ABD, Salih Müslim'e vize vermedi
Suriye'ye yönelik tutarlı stratejilerinin bulunmaması nedeniyle Amerikan yönetiminin kafa karışıklığı sürüyor.
Rakka operasyonunda Amerika’nın, Türkiye’nin itirazlarına rağmen birlikte çalışmaya karar verdiği SDG ve YPG’nin en tepesindeki Salih Müslim’e vize vermeyişleri, bu kafa karışıklığının en net son örneği.
Washington’daki Kürt Politikaları Araştırma Merkezi’nin (KPRC) önceki gün düzenlediği “Ortadoğu’nun Yeniden Yapılandırılmasında ABD-Kürt İşbirliği” ana başlıklı konferansın “Suriye İç Sava- şında Rojava’nın Değişmekte Olan Dinamikleri” başlıklı oturumuna, bulunduğu Belçika’dan Skype bağlantısıyla katılan Salih Müslim, kendisine vize verilmediğini doğruladı.
Bunun da ABD yönetimi içinde kendisinin Amerikalı yetkililerle yüz yüze görüşmesini istemeyen çevrelerce yapıldığını ileri sürdü.
Gün boyu süren konferansta Ortadoğu politikalarına yönelik çok ilginç ipuçları vardı. Özellikle Kürtlerin gelecekte ne yapmak istediklerini konuşmaların satır aralarında tespit etmek mümkündü.
KÜRTLERİN STRATEJİSİ
Kürtlerin Amerika başta olmak üzere Batılı ülkelere yönelik şöyle bir strateji yürüttükleri ortaya çıktı: Kürtler, Suriye’nin kuzeyindeki Kürt oluşumunun demokratik yapıya sahip olduğu iddiasını ön plana çıkarıp çoğulculuk vurgusu yapıyorlar. Kadın haklarına özellikle önem verdiklerini defalarca vurgulayan konuşmacılar, daha sonra bölgede tek demokrasinin kendilerinde olduğu yalanını ileri sürerek Batılı ülkelerde bir kafa karışıklığı yaratmaya çalışıyorlar. Anlayacağınız Ortadoğu da tek gerçek demokrasinin Kürtlerde olduğu yalanı üzerine kurulan bir strateji yürütüyorlar.

[Yapılacak iş] Salih Müslim'e vize verilmemesiyle ilgili haberi "Rakka operasyonunda Amerika’nın, Türkiye’nin" sözlerinin geçtiği yerden başlayıp "yapıldığını ileri sürdü." sözlerinden sonra bitirerek yeniden yaz. Bu kısımda "Skype" ifadesini "Zoom" olarak güncelle.

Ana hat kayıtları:

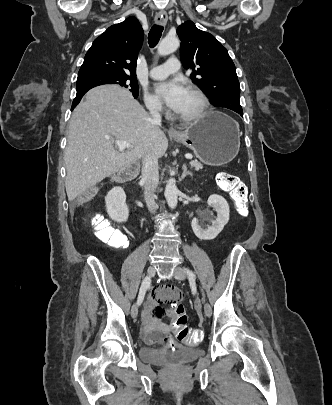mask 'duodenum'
<instances>
[{
	"instance_id": "duodenum-1",
	"label": "duodenum",
	"mask_w": 332,
	"mask_h": 405,
	"mask_svg": "<svg viewBox=\"0 0 332 405\" xmlns=\"http://www.w3.org/2000/svg\"><path fill=\"white\" fill-rule=\"evenodd\" d=\"M134 175L135 174L133 171L124 172V173L120 174L119 182L124 183V182L131 181L134 178Z\"/></svg>"
}]
</instances>
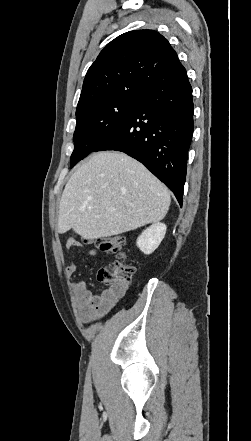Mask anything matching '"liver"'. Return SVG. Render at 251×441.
I'll return each instance as SVG.
<instances>
[{
	"label": "liver",
	"mask_w": 251,
	"mask_h": 441,
	"mask_svg": "<svg viewBox=\"0 0 251 441\" xmlns=\"http://www.w3.org/2000/svg\"><path fill=\"white\" fill-rule=\"evenodd\" d=\"M170 201L167 188L141 163L124 153L99 152L66 184L58 232L73 229L89 240L122 234L162 220Z\"/></svg>",
	"instance_id": "liver-1"
}]
</instances>
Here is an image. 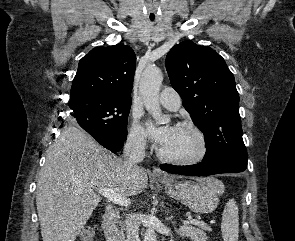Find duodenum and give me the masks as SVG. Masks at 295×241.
Here are the masks:
<instances>
[{
  "label": "duodenum",
  "mask_w": 295,
  "mask_h": 241,
  "mask_svg": "<svg viewBox=\"0 0 295 241\" xmlns=\"http://www.w3.org/2000/svg\"><path fill=\"white\" fill-rule=\"evenodd\" d=\"M119 211L114 206H107L104 211L102 229L107 241H125L117 226Z\"/></svg>",
  "instance_id": "duodenum-1"
}]
</instances>
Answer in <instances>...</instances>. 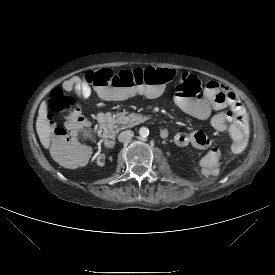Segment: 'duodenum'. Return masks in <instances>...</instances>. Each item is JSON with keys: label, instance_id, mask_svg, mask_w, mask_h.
<instances>
[{"label": "duodenum", "instance_id": "1", "mask_svg": "<svg viewBox=\"0 0 275 275\" xmlns=\"http://www.w3.org/2000/svg\"><path fill=\"white\" fill-rule=\"evenodd\" d=\"M101 122V135L104 140V144L107 148H112L115 144V128L114 121L111 117L106 115L100 116ZM167 132L161 131V136L166 137Z\"/></svg>", "mask_w": 275, "mask_h": 275}]
</instances>
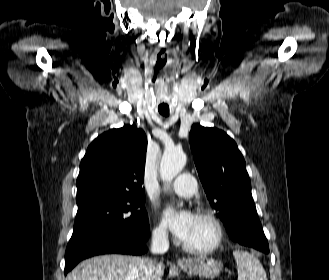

[Tam yanıt]
Rakka operasyonunda Amerika’nın, Türkiye’nin itirazlarına rağmen birlikte çalışmaya karar verdiği SDG ve YPG’nin en tepesindeki Salih Müslim’e vize vermeyişleri, bu kafa karışıklığının en net son örneği.
Washington’daki Kürt Politikaları Araştırma Merkezi’nin (KPRC) önceki gün düzenlediği “Ortadoğu’nun Yeniden Yapılandırılmasında ABD-Kürt İşbirliği” ana başlıklı konferansın “Suriye İç Sava- şında Rojava’nın Değişmekte Olan Dinamikleri” başlıklı oturumuna, bulunduğu Belçika’dan Zoom bağlantısıyla katılan Salih Müslim, kendisine vize verilmediğini doğruladı.
Bunun da ABD yönetimi içinde kendisinin Amerikalı yetkililerle yüz yüze görüşmesini istemeyen çevrelerce yapıldığını ileri sürdü.